In the last story we began dissecting the Calendar Scraper that I built that crawls the Race Calendar entries daily to find new race meetings and subsequently new data for my analysis. In this story I will discuss the Meetings class and how it fits in with the crawler architecture and then we will finish by outlining the actual python code that brings all of this together into a crawler/scraper.
In the Meetings class we have defined the following:
- id — Unique id
- racedate — the date of the race event
- url — The url of the race event page
- classname — The type of race [‘trial’, ‘tab_night’, ‘tab_day’, ‘tab_twilight’, ‘non_tab’, ‘cancelled_meet’].
- title — The Name of the ‘Field’ that is hosting the race. [‘PENRITH’, ‘HAROLD PARK’,…..’TABCORP PK MENANGLE’] etc
- processed — A Boolean flag indicating that the url has been downloaded for further processing.
- nightday — Whether the meeting was held during the day or night
- donotprocess — an Administration field (Boolean)
- processederrorcount — No longer used
- lastupdated — redundant.
So, now back to the python code that uses the CalendarList and Meetings Class. The python code is accessed by the Google Cron Job Scheduler using a url that accesses an exposed flask route.
The snippet above is the entry point for the scrapeCalendars route. The statement @app.route binds the url (‘/crons/scrapeCalendars’) to the function main(). This in turn runs the function scrapeCalendarsFromWeb().
The main function will finalize by returning a response that contains some JSON and a success status code of 201.
I am returning rubbish JSON here. This could be improved simply by removing the JSON and returning NONE. For the time being there is no impact to the code to keep this as it is.
Next we have the scrapeCalendarsFromWeb function.
When I first wrote this code I was all about catching some of the statistics associated with each run. This is what the statsDict dictionary is used for. I capture parameters for each run, including the type of process, how many meetings were processed, how many urls were processed directly from my GAE server versus any that I had to resort to a proxy (rate limited, blocked etc), how many events were saved, how many meeting were processed, how many events were not processed, and a count of how many rate limits I encountered.
To begin with I grab the current date and time, set the baseurl and then calculate a start and end date for the crawl. The start date is set to 10 days prior to the run as I want to ensure that I capture all completed races and any changes that may have been made subsequent to a race being completed. I also look for new events in the upcoming period of 7 days ahead. In this way I have the ability to construct ‘rolling’ urls which expose the events calendar over a 17 day period.
This information is then used to construct the url which is subsequently crawled.

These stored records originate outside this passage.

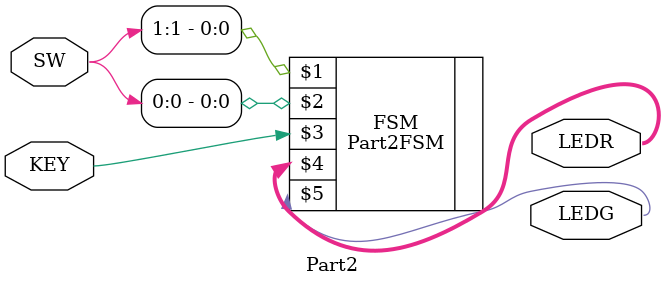
<source format=v>

module Part2(SW, KEY, LEDR, LEDG);
	input [1:0]SW;
	input [0:0]KEY;
	output [3:0]LEDR;
	output [0:0]LEDG;
	
	Part2FSM FSM(SW[1], SW[0], KEY[0], LEDR[3:0], LEDG[0]);
	
endmodule
</source>
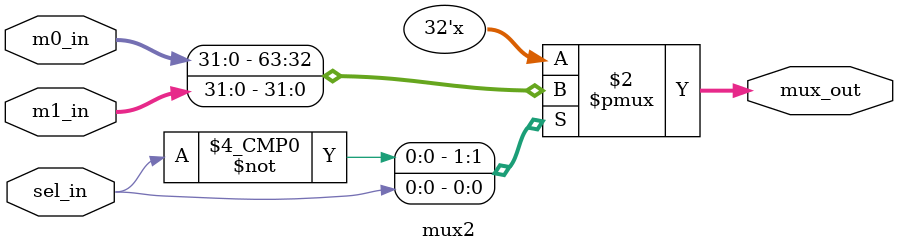
<source format=v>
`timescale 1ns/1ns

module mux2(mux_out,m0_in,m1_in,sel_in);
   parameter width=32;
   
   output [width-1:0] mux_out; //Êý¾ÝÊä³ö¶Ë¿Ú
   input  [width-1:0] m0_in;    //Êý¾ÝÊäÈë¶Ë¿Ú0
   input  [width-1:0] m1_in;    //Êý¾ÝÊäÈë¶Ë¿Ú1
   input  sel_in;               //Ñ¡Ôñ¿ØÖÆ

   reg    [width-1:0]  mux_out;
     
   always @(*)
      begin
	case(sel_in)
	'b0:mux_out = m0_in;
	'b1:mux_out = m1_in;
	default: 
	       mux_out = 'd0;
	endcase
      end
endmodule

</source>
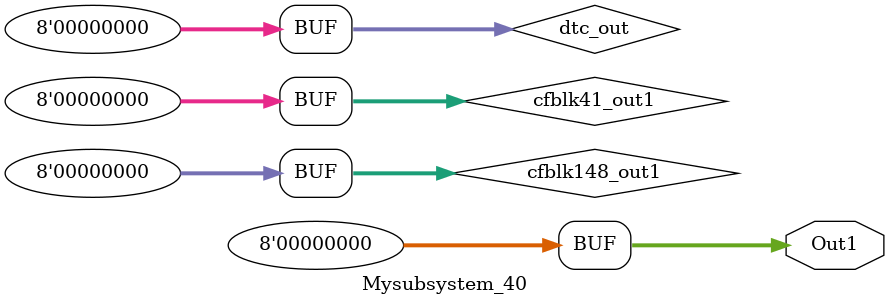
<source format=v>



`timescale 1 ns / 1 ns

module Mysubsystem_40
          (Out1);


  output  [7:0] Out1;  // uint8


  wire [7:0] cfblk148_out1;  // uint8
  wire [7:0] dtc_out;  // ufix8
  wire [7:0] cfblk41_out1;  // uint8


  assign cfblk148_out1 = 8'b00000000;



  assign dtc_out = cfblk148_out1;



  assign cfblk41_out1 = dtc_out;



  assign Out1 = cfblk41_out1;

endmodule  // Mysubsystem_40


</source>
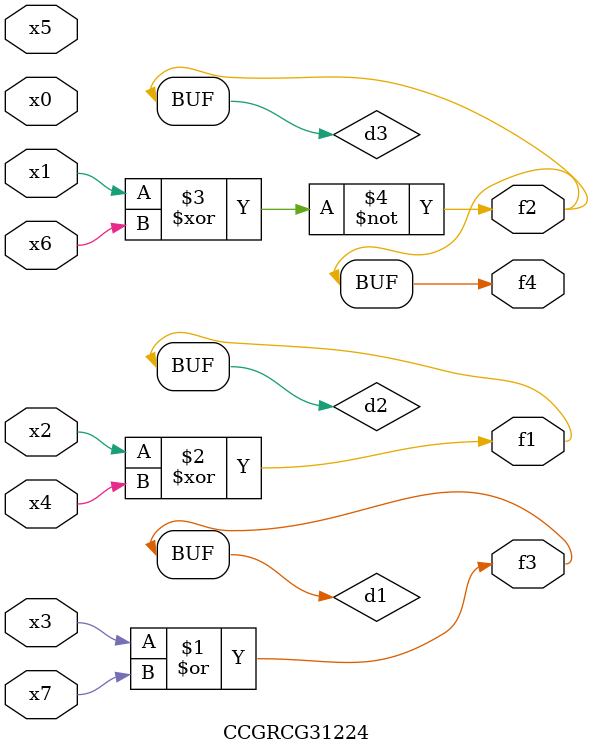
<source format=v>
module CCGRCG31224(
	input x0, x1, x2, x3, x4, x5, x6, x7,
	output f1, f2, f3, f4
);

	wire d1, d2, d3;

	or (d1, x3, x7);
	xor (d2, x2, x4);
	xnor (d3, x1, x6);
	assign f1 = d2;
	assign f2 = d3;
	assign f3 = d1;
	assign f4 = d3;
endmodule

</source>
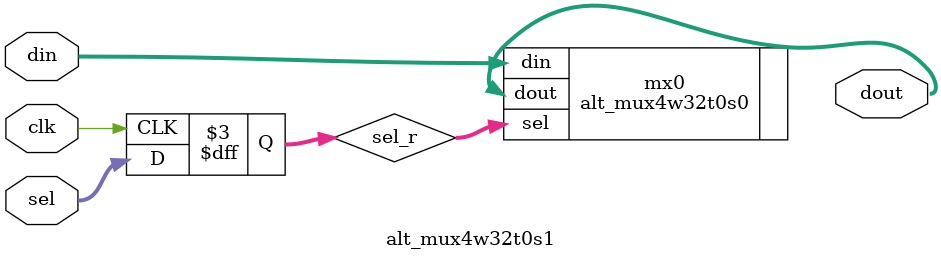
<source format=v>


`timescale 1ps/1ps


module alt_mux4w32t0s1 #(
    parameter SIM_EMULATE = 1'b0
) (
    input clk,
    input [127:0] din,
    input [1:0] sel,
    output [31:0] dout
);

reg [1:0] sel_r = 2'b0 /* synthesis preserve */;
always @(posedge clk) sel_r <= sel;

alt_mux4w32t0s0 mx0 (
    .din(din),
    .sel(sel_r),
    .dout(dout)
);
defparam mx0 .SIM_EMULATE = SIM_EMULATE;

endmodule


</source>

I then assign a new dictionary, q, to hold the url. This is confusing as in retrospect I see no reason why I did this. There is an opportunity to refactor this by removing the assignment of the url to a dictionary.
The useProxy is Boolean flag that I can manually adjust to force the use of ProxyMesh. The proxy is a way of getting around blocking, rate limiting and several other issues associated with the url host to prevent scraping. This is a problematic area for me, as I have tried many ways of crawling which work for various lengths of time, and then I am blocked, or prevented from accessing sections of content. Over time, we will see how I get around these issues as we work through the remaining architecture of this entire application.
I probably should also use an environment variable for the useProxy flag. This is another refactor opportunity.
I then set some more variables. The sleep variable is set to 1 second because I pass this to the processUrl function which does all of the heavy lifting. I also set a filename (completely redundant! Refactor) and a fieldDict that is a dictionary that holds all of the event data (again, redundant, Refactor!).
Then, we run the processUrl function which is where all the magic happens. It is this function that requests the page, does some initial processing, and saves the page to Google Storage. I will begin working through this function in the next story.